Michael was surprised by how fast he advanced. “After four days, I could move my right arm a little, finally. I have gotten stronger every day,” he shared. “When I arrived, I was thinking that my arm would take a long time to show improvement, but I saw progress fast.”
Speech therapy played a major role in his recovery. “The first day I was in Kessler, I spoke my first words after having my stroke,” he said. He enjoyed having fun by practicing his verbal communication with Kessler’s Canine Companion dog, Governor.
A turning point came when the father of two “could speak to my nurses in the morning…That’s when I realized my language was coming back. That was my first time being able to initiate verbal communication outside of speech therapy sessions,” he said. “It is amazing to me how when I arrived I could not speak at all and now after two weeks I am speaking in full sentences.”
Michael’s wife was by his side throughout his recovery. She participated in Kessler’s family education training with his therapists to ensure a safe transition home and plans to continue to help him with his language and mobility. His twins also visited him often in the hospital.
After a few weeks at Kessler, Michael was happy with his progress. “The overall experience is that I have made a lot of progress in the three therapies and I see improvement every day,” he said. “My speech and language are improving, my walking and balance is back to normal, my upper arm is doing fine and I am seeing progress in my lower arm.”
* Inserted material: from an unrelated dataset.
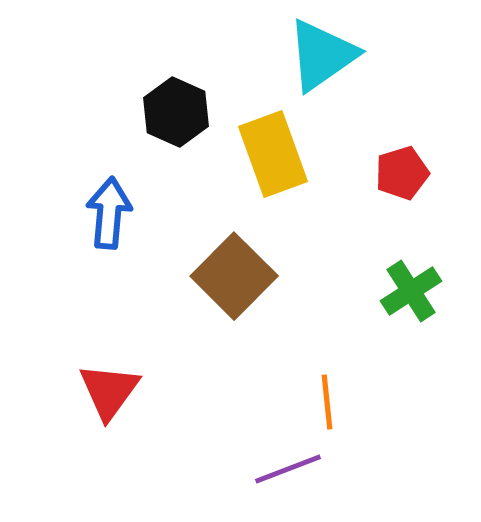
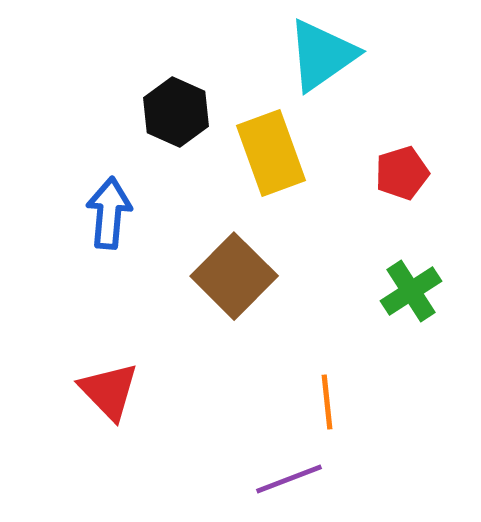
yellow rectangle: moved 2 px left, 1 px up
red triangle: rotated 20 degrees counterclockwise
purple line: moved 1 px right, 10 px down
He credits his progress to his care team. “My therapists have been awesome. I like all of them,” he shared.
Upon discharge, Michael was looking forward to returning home to his own dog. He planned to continue his recovery as a Kessler outpatient three days a week.
Throughout his recovery journey, Michael learned “that I am more patient and goal-oriented than I thought. I learned that it can always be worse…As difficult as this situation is, I am lucky and optimistic.”
For anyone going through similar challenges, he emphasizes the importance of patience and determination. “It’s a marathon, not a sprint. You should set short-term goals and you should expect that it’s not going to be a straight-line recovery.”